All of the suggestions in this book seep into most if not all books [or reading] in some way shape or form.  When carried out, this undoubtedly filters into an individuals’ everyday lives proportional to how much its concepts are used.  It’s sure helped me in such a fashion.  There really isn’t too many books out there that urge the reader to go beyond the conventional baseline understanding of data within books, but this book is certainly one of those precious few.

Appreciatively, the authors also make it a point to strive for a greater education as individuals, to seek to further one’s education beyond the bounds of modern schooling.  Mind you, schooling and education are not the same thing, which is an important distinction because what society gets in America nowadays – given that we have strewn away from classical education – is barely a facsimile of schooling, and in no way shape or form the true education of times past.  Authors like award winning teacher John Taylor Gatto’s in his landmark Dumbing Us Down: The Hidden Curriculum of Compulsory Schooling, Dr.
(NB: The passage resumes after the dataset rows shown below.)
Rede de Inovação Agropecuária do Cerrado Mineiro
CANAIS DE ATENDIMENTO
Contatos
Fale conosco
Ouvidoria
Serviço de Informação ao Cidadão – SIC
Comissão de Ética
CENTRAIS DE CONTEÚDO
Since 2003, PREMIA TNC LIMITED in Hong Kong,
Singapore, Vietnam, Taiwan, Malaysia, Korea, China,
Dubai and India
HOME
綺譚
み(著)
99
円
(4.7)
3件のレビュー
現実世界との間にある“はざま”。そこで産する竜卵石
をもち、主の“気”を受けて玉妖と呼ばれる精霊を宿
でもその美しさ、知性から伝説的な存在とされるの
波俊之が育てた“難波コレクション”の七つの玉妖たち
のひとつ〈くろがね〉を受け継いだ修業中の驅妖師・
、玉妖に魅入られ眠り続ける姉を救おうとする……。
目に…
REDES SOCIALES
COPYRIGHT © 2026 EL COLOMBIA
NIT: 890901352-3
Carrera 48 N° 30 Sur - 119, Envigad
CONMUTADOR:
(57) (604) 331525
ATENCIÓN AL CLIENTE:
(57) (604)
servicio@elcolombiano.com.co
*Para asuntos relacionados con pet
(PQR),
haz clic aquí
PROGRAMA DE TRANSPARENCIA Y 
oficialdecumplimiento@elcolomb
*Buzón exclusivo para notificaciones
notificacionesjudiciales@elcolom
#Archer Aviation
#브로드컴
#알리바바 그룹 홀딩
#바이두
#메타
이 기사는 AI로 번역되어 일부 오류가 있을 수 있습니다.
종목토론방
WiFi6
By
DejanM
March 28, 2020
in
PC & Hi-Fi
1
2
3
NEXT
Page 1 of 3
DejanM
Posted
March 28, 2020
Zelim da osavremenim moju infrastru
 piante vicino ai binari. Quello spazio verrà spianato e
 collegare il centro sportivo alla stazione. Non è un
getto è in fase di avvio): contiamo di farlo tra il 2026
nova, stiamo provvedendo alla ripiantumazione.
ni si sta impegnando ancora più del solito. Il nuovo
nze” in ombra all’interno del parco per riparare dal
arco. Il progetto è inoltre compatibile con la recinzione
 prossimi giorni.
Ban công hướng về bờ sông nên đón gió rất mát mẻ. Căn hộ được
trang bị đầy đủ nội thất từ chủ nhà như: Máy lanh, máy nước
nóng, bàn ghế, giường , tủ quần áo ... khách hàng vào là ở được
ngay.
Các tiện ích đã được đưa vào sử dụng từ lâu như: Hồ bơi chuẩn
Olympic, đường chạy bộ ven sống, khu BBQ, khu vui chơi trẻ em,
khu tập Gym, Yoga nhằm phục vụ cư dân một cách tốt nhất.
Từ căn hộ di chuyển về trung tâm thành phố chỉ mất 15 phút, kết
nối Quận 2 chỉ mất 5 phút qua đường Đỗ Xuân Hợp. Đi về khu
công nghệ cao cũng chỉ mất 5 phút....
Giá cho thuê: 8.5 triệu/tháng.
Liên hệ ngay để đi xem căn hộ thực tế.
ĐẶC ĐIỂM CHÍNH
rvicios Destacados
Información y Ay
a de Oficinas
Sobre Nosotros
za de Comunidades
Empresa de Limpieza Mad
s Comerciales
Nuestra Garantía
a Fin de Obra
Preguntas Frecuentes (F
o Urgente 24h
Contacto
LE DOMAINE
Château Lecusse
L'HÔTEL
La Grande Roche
Joseph P Farrell & Gary Lawrence’s Rotten To The Common Core , and Charlotte Iserbyt, who served as the Senior Policy Advisor in the Office of Educational Research and Improvement, U.S. Department of Education, in her The Deliberate Dumbing Down Of America outline the deliberate dumbing down of America quite saliently, and these authors by far are not even the only ones talking about it.

In any case, at the end of the book the authors also thankfully feature a set of the greatest books of all time, and after having read the list it’s hard to disagree.  Having read perhaps a dozen or so of them, out of the more-than-one-hundred books recommended, it’s definitely something that’s worth considering.
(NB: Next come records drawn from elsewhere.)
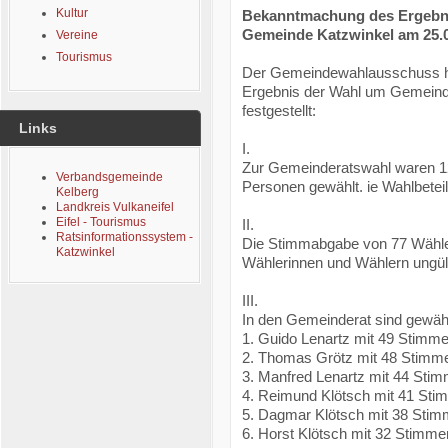
Kultur
Bekanntmachung des Ergebni
Gemeinde Katzwinkel am 25.
Vereine
Tourismus
Der Gemeindewahlausschuss ha
Ergebnis der Wahl um Gemeinde
festgestellt:
Links
I.
Zur Gemeinderatswahl waren 12
Verbandsgemeinde
Personen gewählt. ie Wahlbeteil
Kelberg
Landkreis Vulkaneifel
Eifel - Tourismus
II.
Ratsinformationssystem -
Die Stimmabgabe von 77 Wähler
Katzwinkel
Wählerinnen und Wählern ungült
III.
In den Gemeinderat sind gewähl
1. Guido Lenartz mit 49 Stimm
2. Thomas Grötz mit 48 Stimm
3. Manfred Lenartz mit 44 Sti
4. Reimund Klötsch mit 41 St
5. Dagmar Klötsch mit 38 Sti
6. Horst Klötsch mit 32 Stimme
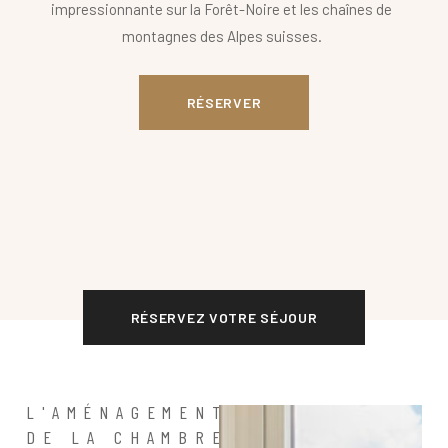
impressionnante sur la Forêt-Noire et les chaînes de
montagnes des Alpes suisses.
RÉSERVER
RÉSERVEZ VOTRE SÉJOUR
L'AMÉNAGEMENT
DE LA CHAMBRE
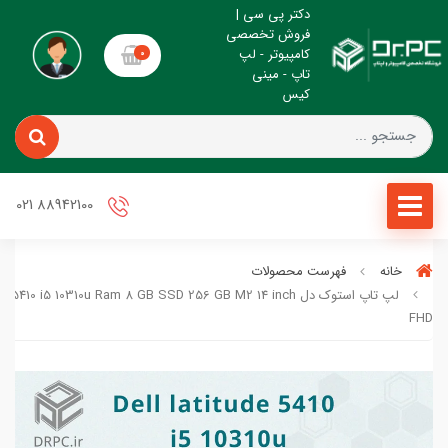
دکتر پی سی |
فروش تخصصی
کامپیوتر - لپ
0
تاپ - مینی
کیس
88942100 021
خانه
فهرست محصولات
لپ تاپ استوک دل e 5410 i5 10310u Ram 8 GB SSD 256 GB M2 14 inch
FHD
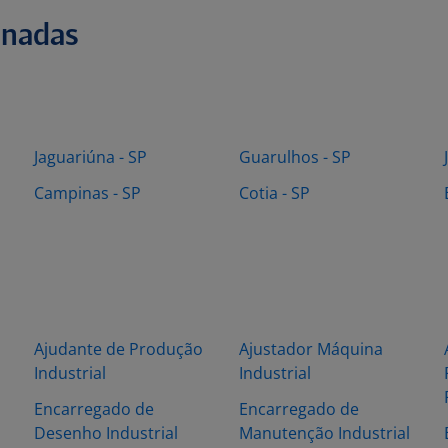
onadas
Jaguariúna - SP
Guarulhos - SP
Campinas - SP
Cotia - SP
Ajudante de Produção
Ajustador Máquina
Industrial
Industrial
Encarregado de
Encarregado de
Desenho Industrial
Manutenção Industrial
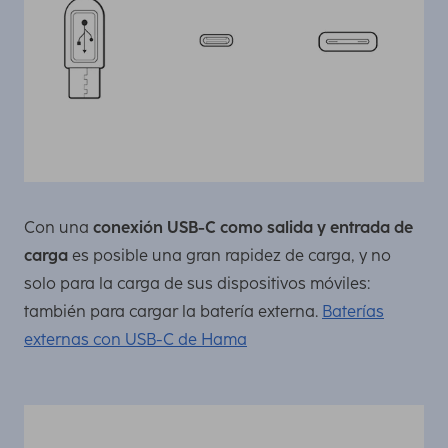
Con una
conexión USB-C como salida y entrada de
carga
es posible una gran rapidez de carga, y no
solo para la carga de sus dispositivos móviles:
también para cargar la batería externa.
Baterías
externas con USB-C de Hama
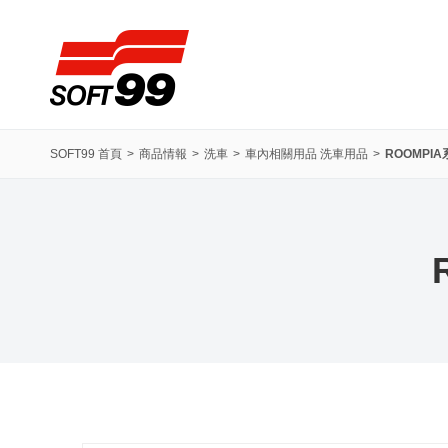
SOFT99株式會社
SOFT99 首頁
商品情報
洗車
車內相關用品 洗車用品
ROOMPI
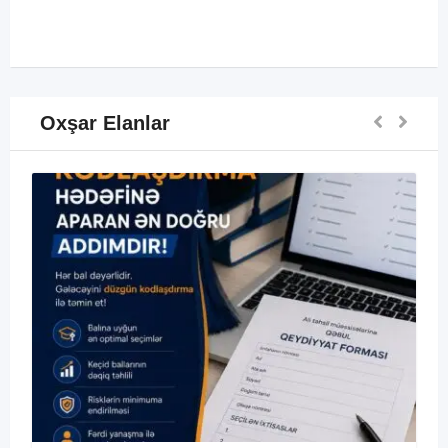
Oxşar Elanlar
Furthermore, the authors postulate that there exists specific books which fall into the category of what they call ‘Great books’, such as The Illiad, The Odyssey, Organon, The Republic, Paradise Lost, The Divine Comedy, et al.

The authors also postulate that only 1% of the millions of book out there – if not less – fall within this category of ‘Great Books’.  What makes this particular category of great books so unique?  That the gems of knowledge contained within these books and growth the reader will attain will not only be extensive, given the depth and immensity of the concepts within the book, but these books will teach you the most about reading and about life.  Moreover, regardless of how many times one reads these books, they are so profound and demanding of the reader that one will always learn something from them.

If you appreciate books, reading, classical education, or are striving to demand more from yourself or even plan on building a home-schooling curriculum, GET THIS BOOK!  This book really is for everyone.  Educated minds have great foundations, and this book helps lay those foundations in an ironclad manner.